6 thoughts on “The Other “Opioid” Crisis … Electronic Soma”

  1. Postagoras says:

    Hmmm. The study showed that “teens who spend over three hours daily on social media are at high risk of mental issues”, but is this correlation, or causation? Is the social media use generating mental issues, or is that teens with underlying mental issues can end up using social media for hours and hours?

    The lead author of the study, Kira Riehm, said We cannot conclude that social media causes mental health problems, but we do think that less time on social media may be better for teens’ health.

    This reminds me of when Rescalyn said to Quaeryt, “You’re being careful in a scholarly way.” Riehm’s statement takes the study from being a scary warning, to just some nebulous good advice.

    For both opioids and social media, we certainly need to be aware of the danger of addiction. Doctors now have better guidance about the dangers of opioids, and will not be writing prescriptions for pharmacists to hand out a month’s worth of an opioid.

    Kara Riehm’s statement about her own study says to me that your association of social media and the host of bad outcomes is more correlation than causation. It seems to me that these bad outcomes are the result of more than one factor.

    I’m not saying that cyberbullying doesn’t exist. It does. But it’s only part of the mosaic. As the parent of a teen, I can report that kids nowadays don’t go out like they used to. They don’t go to the mall, because why would you? Plus, they’re always connected in a way that wasn’t possible a generation ago. Is this all good, or all bad? Nope. It’s some of both.

  2. Tom says:

    … outcomes are the result of more than one factor.

    Very true. Bring any two or more humans together and one automatically has achieved diversity. More than one individual facing the same problem, even in the same environment, would likely arrive at a different outcome.
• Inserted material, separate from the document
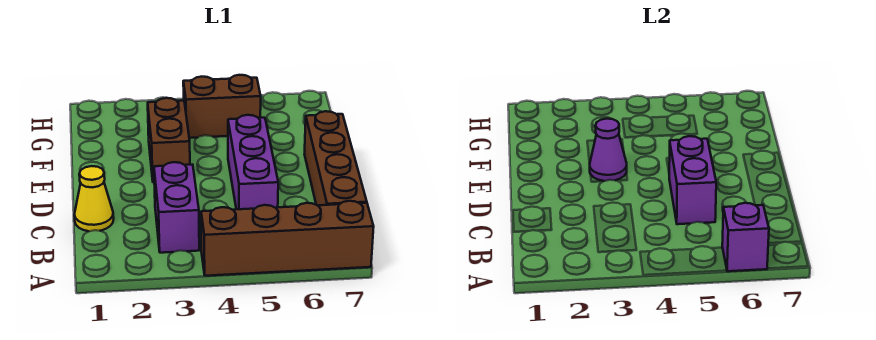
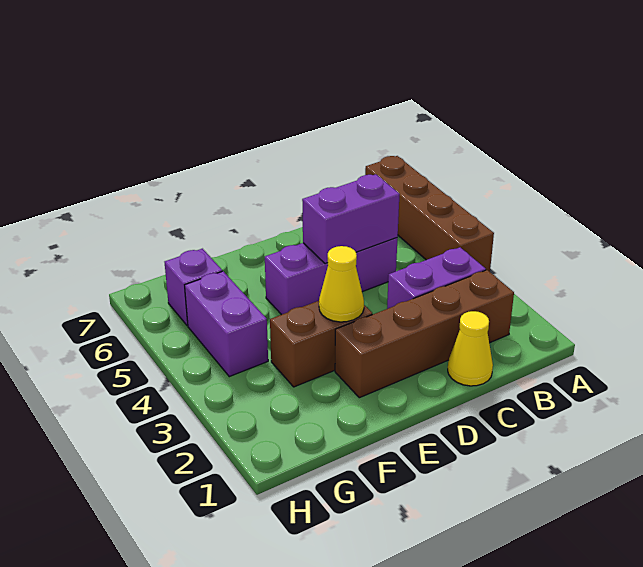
purple 1x1 brick [722,203,769,271] -> purple 1x1 brick moved to [165,249,222,326]
brown 1x4 brick [305,111,367,205] -> brown 1x4 brick moved to [335,270,514,398]
purple 1x1 cone [590,119,627,181] -> yellow 1x1 cone [319,246,364,322]
brown 1x2 brick [183,75,261,138] -> purple 1x2 brick [185,271,268,377]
    Rheim was being scientifically correct but then the study should have been set to attempt to answer the question of cause or association. ADHD is difficult to diagnosis: the electronic soma whether in the form of TV or Smart Phone would have associated attention stressors and accentuation of a trait should bring out a disease or disorder.

    Similarly, doctors already knew about addiction and specifically addiction with exposure of patients to opioids. Thus, if they were writing out uncontrolled prescriptions for opioids there was more than one factor involved in those decisions. Although we humans have not changed much, factors due to changes in culture may be changing the prescribing habits of doctors and our addictions as patients.

  3. Frank Kennedy says:

    The problem I see is that these platforms were designed to be addictive. To hold your attention. To keep you focused on their platform.

    That’s the problem.

    1. Tom says:

      I have no problem with a chemical being addictive but I do have a problem with a blog, internet site, or other platform being addictive (OK so I have read all the LEM books and hunted his short stories but I have not started shaking in anticipation of Councilor … yet)

      Is there a reference where digital platforms have produced addiction-like symptoms?

      1. Tim says:

        From memory I believe that gaming machine addiction amongst young Japanese was raised in a documentary. The gaming apps allow multilayer interaction in real time which is arguably more addictive than de-coupled social media posts.

        It was reported here in 2019 ..

        1. Tom says:

          Some memory Tim! Very impressive addiction outcomes.

          If I were younger the games I would like to compete on are the virtual drone races. The competition would be the key to my addiction. The article does not get down to the causation but there is no question about the results.

          Apart from Competition for the on line real time games and the Keeping up with the Joneses for the social media, do you know of any other hooks for people from the electronic platforms? Are they built in somehow?

          Results appear to be the same as for drugs in the way of suicides and crime for money to continue playing plus the loss of attention spans which affects all aspects of our lives.